Fossem eles profissionais do mercado privado, essa questão da baixa produtividade se refletiria em desemprego. Mas como a grande maioria trabalha ou vai trabalhar em escolas públicas, e tem direito à estabilidade no emprego, esse problema se perpetua na forma de uma qualidade muito baixa na educação dos nossos jovens, consequência que aparece em todos os rankings internacionais dos quais o Brasil participa.
Outro ponto importante é a questão da técnica de ensinar que os currículos nacionais, muitas vezes, não privilegiam por serem muito focados nas discussões teóricas e filosóficas da educação. Mesmo os poucos que conhecem o que vão ensinar, não aprendem as melhores técnicas para isto.
Deveríamos estar mais preocupados em ensinar os alunos a ler, interpretar e produzir textos, além de realizar as quatro operações matemáticas básicas – deficiências que, aliás, não raro são encontradas no alunado que chega à educação superior no Brasil. Nos cursos de Engenharia, por exemplo, os calouros têm dificuldade em fazer regra de 3 ou cálculos de porcentagens.

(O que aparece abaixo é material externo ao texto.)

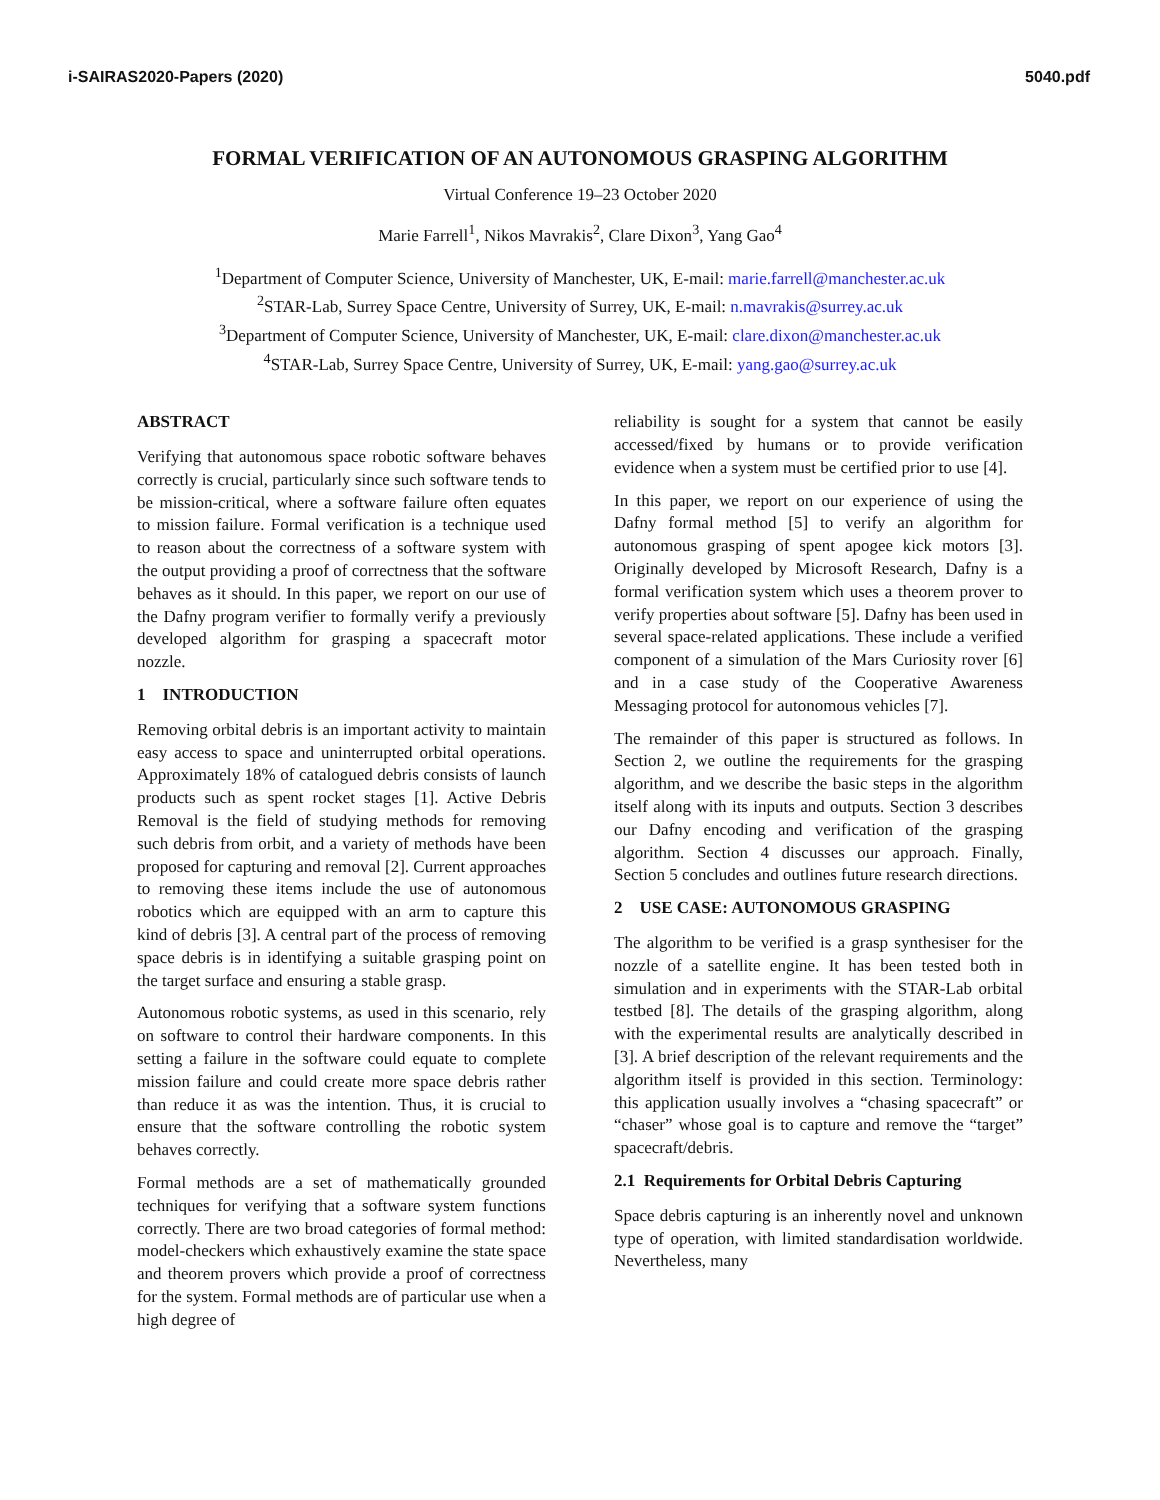i-SAIRAS2020-Papers (2020) 5040.pdf
FORMAL VERIFICATION OF AN AUTONOMOUS GRASPING ALGORITHM
Virtual Conference 19–23 October 2020
Marie Farrell<sup>1</sup>, Nikos Mavrakis<sup>2</sup>, Clare Dixon<sup>3</sup>, Yang Gao<sup>4</sup>
<sup>1</sup> Department of Computer Science, University of Manchester, UK, E-mail: marie.farrell@manchester.ac.uk
<sup>2</sup> STAR-Lab, Surrey Space Centre, University of Surrey, UK, E-mail: n.mavrakis@surrey.ac.uk
<sup>3</sup> Department of Computer Science, University of Manchester, UK, E-mail: clare.dixon@manchester.ac.uk
<sup>4</sup> STAR-Lab, Surrey Space Centre, University of Surrey, UK, E-mail: yang.gao@surrey.ac.uk
ABSTRACT
Verifying that autonomous space robotic software behaves correctly is crucial, particularly since such software tends to be mission-critical, where a software failure often equates to mission failure. Formal verification is a technique used to reason about the correctness of a software system with the output providing a proof of correctness that the software behaves as it should. In this paper, we report on our use of the Dafny program verifier to formally verify a previously developed algorithm for grasping a spacecraft motor nozzle.
1 INTRODUCTION
Removing orbital debris is an important activity to maintain easy access to space and uninterrupted orbital operations. Approximately 18% of catalogued debris consists of launch products such as spent rocket stages [1]. Active Debris Removal is the field of studying methods for removing such debris from orbit, and a variety of methods have been proposed for capturing and removal [2]. Current approaches to removing these items include the use of autonomous robotics which are equipped with an arm to capture this kind of debris [3]. A central part of the process of removing space debris is in identifying a suitable grasping point on the target surface and ensuring a stable grasp.
Autonomous robotic systems, as used in this scenario, rely on software to control their hardware components. In this setting a failure in the software could equate to complete mission failure and could create more space debris rather than reduce it as was the intention. Thus, it is crucial to ensure that the software controlling the robotic system behaves correctly.
Formal methods are a set of mathematically grounded techniques for verifying that a software system functions correctly. There are two broad categories of formal method: model-checkers which exhaustively examine the state space and theorem provers which provide a proof of correctness for the system. Formal methods are of particular use when a high degree of
reliability is sought for a system that cannot be easily accessed/fixed by humans or to provide verification evidence when a system must be certified prior to use [4].
In this paper, we report on our experience of using the Dafny formal method [5] to verify an algorithm for autonomous grasping of spent apogee kick motors [3]. Originally developed by Microsoft Research, Dafny is a formal verification system which uses a theorem prover to verify properties about software [5]. Dafny has been used in several space-related applications. These include a verified component of a simulation of the Mars Curiosity rover [6] and in a case study of the Cooperative Awareness Messaging protocol for autonomous vehicles [7].
The remainder of this paper is structured as follows. In Section 2, we outline the requirements for the grasping algorithm, and we describe the basic steps in the algorithm itself along with its inputs and outputs. Section 3 describes our Dafny encoding and verification of the grasping algorithm. Section 4 discusses our approach. Finally, Section 5 concludes and outlines future research directions.
2 USE CASE: AUTONOMOUS GRASPING
The algorithm to be verified is a grasp synthesiser for the nozzle of a satellite engine. It has been tested both in simulation and in experiments with the STAR-Lab orbital testbed [8]. The details of the grasping algorithm, along with the experimental results are analytically described in [3]. A brief description of the relevant requirements and the algorithm itself is provided in this section. Terminology: this application usually involves a “chasing spacecraft” or “chaser” whose goal is to capture and remove the “target” spacecraft/debris.
2.1 Requirements for Orbital Debris Capturing
Space debris capturing is an inherently novel and unknown type of operation, with limited standardisation worldwide. Nevertheless, many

Deixo aqui algumas perguntas importantes para refletirmos sobre esta hecatombe.
• Quais seriam as soluções adequadas para resolvermos a formação de novos professores com domínio do assunto que vão ensinar e, da forma (técnica) que vão ensinar para fazerem os alunos estudarem e aprenderem melhor?
• O que fazer com os mais de dois milhões de professores que temos hoje formados e ativos no setor para diminuir estas lacunas abrasivas?
Um país que reporta este cenário (e que ainda não tem 100% de sua população com direito a água potável e, metade dela sem direito a saneamento básico, que são outros fatores prejudiciais ao desenvolvimento cognitivo das nossas crianças) não deveria se dar ao luxo de focar em nenhum outro problema antes de melhorar a qualidade da formação de seus professores.